Medtronic Takes On Debt For Covidien Inversion
The medical device manufacturer Medtronic has launched a USD17bn bond to finance part of its USD43bn corporate inversion acquisition of Ireland-based Covidien, in replacement of the cash held by its foreign subsidiaries that it was prevented from using following the United States Department of Treasury’s announcement of anti-inversion measures in September this year.
Treasury’s measures were intended to deter multinationals from using tax inversions to move their tax residence abroad – away from the high US corporate tax rate – and to prevent the methods by which inverted companies access a foreign subsidiary’s unrepatriated earnings while continuing to defer US tax.

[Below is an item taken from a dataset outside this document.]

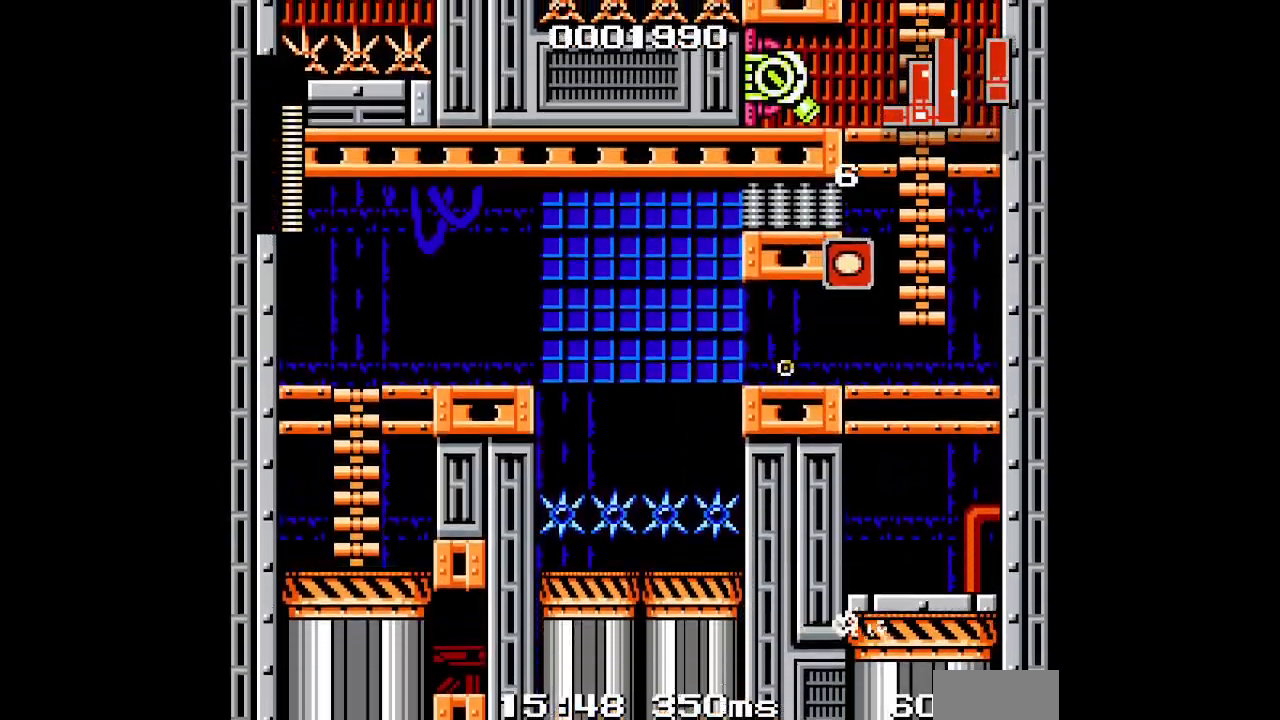
{"buttons": [], "events": []}
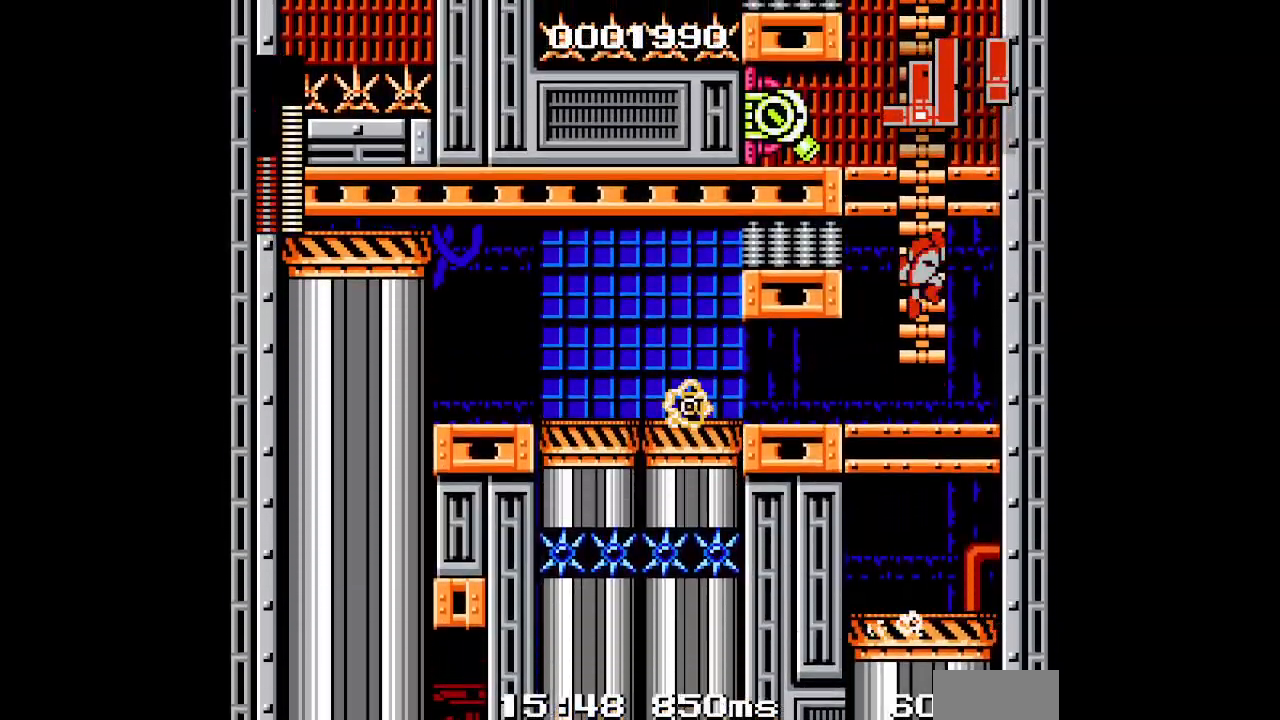
{"buttons": [], "events": []}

In particular, the measures aimed at stopping “hopscotch” lending, whereby low-interest loans skip over that subsidiary’s US parent to go directly to a foreign company.
Medtronic has always confirmed that its transaction with Covidien is based on business logic and not corporate tax reduction, and that, while the Treasury has succeeded in making the deal more expensive, it has not stopped it.

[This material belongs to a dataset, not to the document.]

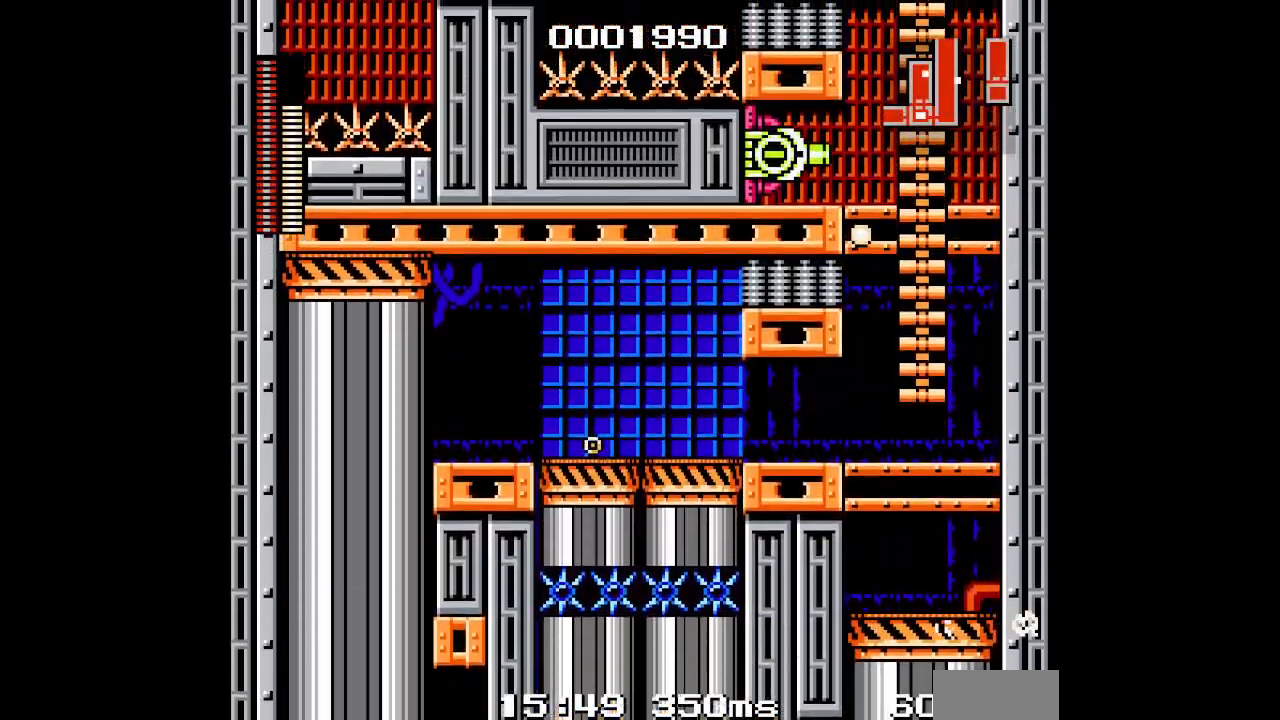
{"buttons": [], "events": []}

As financing for the transaction’s cash consideration will now be secured from the capital markets, rather than from the USD13.5bn cash reserves held by its foreign subsidiaries, the company has, however, confirmed that its future ratio of gross debt-to-earnings will be worse than under its previous plans.
In that respect, it is notable that Treasury, in its announced measures, did not take any action to write more stringent rules to prevent inverted companies from loading their US subsidiary with increased debt after an inversion, and thereby deducting substantial interest payments to reduce their US tax liability.